Подобные истории широко практиковались среди квалифицированных архангельских рабочих; им заводчики давали денег, лесу, и рабочий, прослуживший много лет у хозяина, обзаводился домом, коровой, огородом, целым маленьким хозяйством, дававшим немалую прибыль, как добавочный заработок. Это сильно привязывало рабочих к заводчикам и делало их более покладистыми и безответными.
Обыкновенно такие рабочие имели лодку и все свободное время в продолжение весны, лета и осени тратили на то, чтобы запасти дров на зиму. Кроме того, широко практиковалась рыбная ловля и даже промысловая — ловля семги. В общем и целом, квалифицированным рабочим жилось хорошо и даже весело.
Фишер скоро перешел с завода Макарова в механическую мастерскую Ульсена. Он понял, что двоим нам тут делать нечего.
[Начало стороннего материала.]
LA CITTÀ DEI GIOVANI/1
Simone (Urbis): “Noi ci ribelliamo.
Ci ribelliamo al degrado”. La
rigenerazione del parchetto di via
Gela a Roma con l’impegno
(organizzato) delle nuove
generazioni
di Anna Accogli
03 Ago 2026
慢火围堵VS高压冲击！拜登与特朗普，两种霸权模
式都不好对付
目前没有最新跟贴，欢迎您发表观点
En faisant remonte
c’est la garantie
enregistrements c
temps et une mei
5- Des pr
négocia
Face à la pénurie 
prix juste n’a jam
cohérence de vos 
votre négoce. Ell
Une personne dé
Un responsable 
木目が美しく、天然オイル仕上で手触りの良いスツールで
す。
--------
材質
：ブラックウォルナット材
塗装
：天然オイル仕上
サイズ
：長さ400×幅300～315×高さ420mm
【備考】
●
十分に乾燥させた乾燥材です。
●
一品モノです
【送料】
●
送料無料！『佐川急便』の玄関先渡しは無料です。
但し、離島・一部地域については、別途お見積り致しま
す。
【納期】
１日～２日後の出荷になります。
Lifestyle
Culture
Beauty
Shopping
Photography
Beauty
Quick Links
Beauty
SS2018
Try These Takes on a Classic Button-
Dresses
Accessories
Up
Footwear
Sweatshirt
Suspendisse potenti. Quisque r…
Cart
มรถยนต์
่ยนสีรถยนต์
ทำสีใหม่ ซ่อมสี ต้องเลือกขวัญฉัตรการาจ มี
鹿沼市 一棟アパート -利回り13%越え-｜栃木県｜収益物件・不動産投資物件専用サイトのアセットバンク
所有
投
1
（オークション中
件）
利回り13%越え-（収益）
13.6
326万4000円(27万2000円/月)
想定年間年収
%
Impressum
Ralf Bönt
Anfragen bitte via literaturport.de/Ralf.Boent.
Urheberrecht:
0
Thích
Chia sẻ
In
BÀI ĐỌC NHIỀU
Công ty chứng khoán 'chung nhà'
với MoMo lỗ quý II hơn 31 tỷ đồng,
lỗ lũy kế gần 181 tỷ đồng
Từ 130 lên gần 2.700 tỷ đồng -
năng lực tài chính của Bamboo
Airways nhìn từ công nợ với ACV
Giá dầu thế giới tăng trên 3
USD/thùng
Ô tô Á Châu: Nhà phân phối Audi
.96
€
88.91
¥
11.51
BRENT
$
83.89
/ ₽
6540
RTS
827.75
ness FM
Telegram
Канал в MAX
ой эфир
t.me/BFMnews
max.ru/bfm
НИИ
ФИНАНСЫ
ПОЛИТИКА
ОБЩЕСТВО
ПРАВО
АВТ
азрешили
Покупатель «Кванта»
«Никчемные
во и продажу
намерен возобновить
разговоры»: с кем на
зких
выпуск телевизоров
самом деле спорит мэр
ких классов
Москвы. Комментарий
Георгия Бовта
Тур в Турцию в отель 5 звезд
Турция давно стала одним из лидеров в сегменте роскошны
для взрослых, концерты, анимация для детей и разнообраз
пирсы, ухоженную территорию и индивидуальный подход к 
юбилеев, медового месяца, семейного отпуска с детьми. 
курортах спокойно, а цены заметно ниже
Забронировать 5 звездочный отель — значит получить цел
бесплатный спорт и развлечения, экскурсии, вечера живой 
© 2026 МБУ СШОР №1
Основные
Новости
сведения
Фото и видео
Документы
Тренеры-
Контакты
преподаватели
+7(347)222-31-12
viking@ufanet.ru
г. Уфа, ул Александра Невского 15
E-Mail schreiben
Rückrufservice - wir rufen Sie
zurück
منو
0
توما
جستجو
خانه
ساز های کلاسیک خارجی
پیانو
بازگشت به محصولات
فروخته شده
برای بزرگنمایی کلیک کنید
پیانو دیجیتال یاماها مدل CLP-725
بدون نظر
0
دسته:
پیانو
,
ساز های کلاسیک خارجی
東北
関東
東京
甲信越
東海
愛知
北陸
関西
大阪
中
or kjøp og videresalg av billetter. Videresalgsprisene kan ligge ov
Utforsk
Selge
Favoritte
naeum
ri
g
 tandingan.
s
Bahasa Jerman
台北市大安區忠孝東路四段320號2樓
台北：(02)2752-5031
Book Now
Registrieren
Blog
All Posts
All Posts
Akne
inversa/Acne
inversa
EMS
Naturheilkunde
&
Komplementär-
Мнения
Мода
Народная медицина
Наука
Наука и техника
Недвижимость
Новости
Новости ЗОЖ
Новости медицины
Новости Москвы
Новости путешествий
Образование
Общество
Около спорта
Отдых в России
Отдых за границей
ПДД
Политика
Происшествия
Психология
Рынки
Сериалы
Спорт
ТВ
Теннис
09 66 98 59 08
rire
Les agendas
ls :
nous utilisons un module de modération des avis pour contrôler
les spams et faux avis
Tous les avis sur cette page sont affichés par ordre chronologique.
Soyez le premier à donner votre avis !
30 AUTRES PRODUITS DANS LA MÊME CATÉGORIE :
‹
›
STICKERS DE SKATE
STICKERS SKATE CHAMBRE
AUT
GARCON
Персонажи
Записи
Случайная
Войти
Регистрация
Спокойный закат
По окончании работы, вечерами, я стал ходить на занятия к М. Г. Гопфенгауз. С нею у меня завязывалась дружба. Однажды вечером мы пошли с нею гулять по Соколовой улице в Соломбале. Тут два раза в неделю было общее рабочее гулянье, известное на весь Архангельск. Многие рабочие по традиции ходили сюда для того, чтобы узнать через других, где есть свободные места на заводах.
Мы встретили тут передовых местных рабочих — Лушева из порта и Черепанова с одного из лесопильных заводов. Это были активисты первого в Архангельске социал- демократического кружка рабочих, организованного А. В. Шестаковым. В этот первый кружок входили кроме перечисленных трех товарищей Двинов, Шмаров, Близнин и Байдушев. В скором времени с этим кружком начал заниматься Фишер по выработке марксистского миросозерцания. Лушев, рыжий здоровый парень, и Черепанов, маленький, черненький, — оба интересовались больше чисто культурно-просветительной работой. Они потом составили театральный кружок во главе с А. А. Сухиным и выступали публично на сцене то в обществе трезвости, то в народных гуляньях в садах, пользуясь большой популярностью среди соломбальских рабочих.
Тут гуляли они неспроста — они представляли из себя как бы биржу труда. Каждый безработный мог узнать от них, где имеется работа, а где ее нет. На этой же улице жил один из политических ссыльных, доктор Галюн. «Поближе к рабочим», как говорил он. Он-то первый и ввел Шестакова в колонию политических ссыльных.
В Соломбале жили еще несколько товарищей, «поближе к рабочим». К одному из них мы зашли в этот вечер обогреться с Марией Германовной. По этому случаю на столе скоро появился самоварчик и бутылка зубровки, как результат «общения с рабочими». Товарищ, к которому мы зашли, ничего не знал о существовании кружка, да и тянулся, как мы увидели, больше к зубровке, от которой отказались Мария Германовна и я.
На другой день был какой-то праздник, и твердый план сложился в моей голове. Мне нужно было провести в Соломбале собрание рабочих, подготовляемое Лушевым и Черепановым. Однако это нужно было сделать так, чтобы не попасть снова в тюрьму. Основательно обдумал место, обстановку и время, подход к этой массовке и способ замести следы. Для этого у меня было уже достаточно живого людского материала.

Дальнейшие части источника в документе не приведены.